An artist’s impression showing an asteroid orbiting the sun. The intense heat from the Sun causes the asteroid's surface to expand and fracture, and some of the material breaks off. As the surface material disintegrates, it creates dust and pebbles that spread out along the asteroid's orbit with time. Karen Teramura, UH IfA

A team of researchers studying the properties of nearly 9,000 Near-Earth Objects (NEO) has finally gleaned enough information about the final moments of these asteroids.

Until now, astronomers believed these NEOs — originating in the donut-shaped asteroid belt between the orbits of Mars and Jupiter — ended their existence when they plunged into the Sun.
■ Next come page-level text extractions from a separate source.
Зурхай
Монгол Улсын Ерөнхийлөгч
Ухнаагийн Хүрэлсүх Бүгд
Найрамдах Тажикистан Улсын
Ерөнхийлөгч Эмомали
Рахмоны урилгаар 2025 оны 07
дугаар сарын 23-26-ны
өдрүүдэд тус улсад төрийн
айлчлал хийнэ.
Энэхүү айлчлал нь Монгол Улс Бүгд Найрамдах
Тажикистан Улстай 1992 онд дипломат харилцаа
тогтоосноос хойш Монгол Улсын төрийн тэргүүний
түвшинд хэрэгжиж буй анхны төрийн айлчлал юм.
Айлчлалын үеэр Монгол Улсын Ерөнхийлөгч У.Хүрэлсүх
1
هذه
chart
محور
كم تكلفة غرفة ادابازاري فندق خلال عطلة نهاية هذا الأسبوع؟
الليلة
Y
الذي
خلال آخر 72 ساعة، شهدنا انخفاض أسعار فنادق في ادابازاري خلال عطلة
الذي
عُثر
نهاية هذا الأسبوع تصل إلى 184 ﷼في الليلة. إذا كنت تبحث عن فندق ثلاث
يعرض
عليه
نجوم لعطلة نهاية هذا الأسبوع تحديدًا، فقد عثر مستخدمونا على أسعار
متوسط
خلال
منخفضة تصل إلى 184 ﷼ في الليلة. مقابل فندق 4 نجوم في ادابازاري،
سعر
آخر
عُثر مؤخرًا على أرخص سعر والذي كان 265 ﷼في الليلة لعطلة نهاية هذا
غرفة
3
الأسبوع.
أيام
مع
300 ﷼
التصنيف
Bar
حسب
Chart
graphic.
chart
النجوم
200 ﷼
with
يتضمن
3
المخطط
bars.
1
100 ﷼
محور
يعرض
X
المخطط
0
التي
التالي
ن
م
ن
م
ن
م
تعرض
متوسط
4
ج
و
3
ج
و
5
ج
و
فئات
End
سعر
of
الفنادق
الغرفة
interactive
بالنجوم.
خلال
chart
However, the latest study, which originally set out to construct a state-of-the-art model of the NEO population — which could threaten future deep space missions — revealed that these asteroids actually die a slow, lingering death much farther from the Sun than previously thought.

In a statement released Wednesday, Mikael Granvik, a research scientist at the University of Helsinki and lead author of the study published in the journal Nature, said that discovery of the “catastrophic loss” of asteroids before a collision with the Sun allows scientists to understand a variety of recent observations from a new perspective.

“Perhaps the most intriguing outcome of this study is that it is now possible to test models of asteroid interiors simply by keeping track of their orbits and sizes. This is truly remarkable and was completely unexpected when we first started constructing the new NEO model,” Granvik said.

An asteroid is classified as an NEO when its distance from the Sun during its nearest approach is less than 1.3 times the average Earth-Sun distance.

In order to build the model, the researcher studied the properties of thousands of NEOs. In the process, they observed an anomaly. The model predicted the existence of almost 10 times more objects on orbits that approach the Sun to within 10 solar diameters than the researchers actually observed.

After spending a year poring over the results and ruling out mistakes in their calculations, the researchers concluded that the problem was not in their analysis but in their assumptions of “how the solar system works.”

The missing NEOs were actually being destroyed in a drawn out, long and hot fizzle as they got close to the Sun, but long before they actually fell into our star.

“The discovery that asteroids must be breaking up when they approach too close to the Sun was surprising and that's why we spent so much time verifying our calculations,” Robert Jedicke, a researcher at the University of Hawaii’s Institute for Astronomy, said, in the statement.

The team’s discovery also helps explain several other discrepancies between observations and predictions about the distribution of small objects in the solar system. For instance, it explains why scientists have been unable to match most meteors — tiny bits of dust and rock, dislodged from the surfaces of asteroids and comets, which end their lives burning up as they enter our atmosphere — with any known NEO. This study suggests that the parent objects were completely destroyed when they came too close to the Sun — leaving behind streams of meteors but no parent NEOs.

The findings also suggest that dark asteroids — which don’t reflect as much light — vanish father away from the Sun than brighter ones because they are more easily destroyed.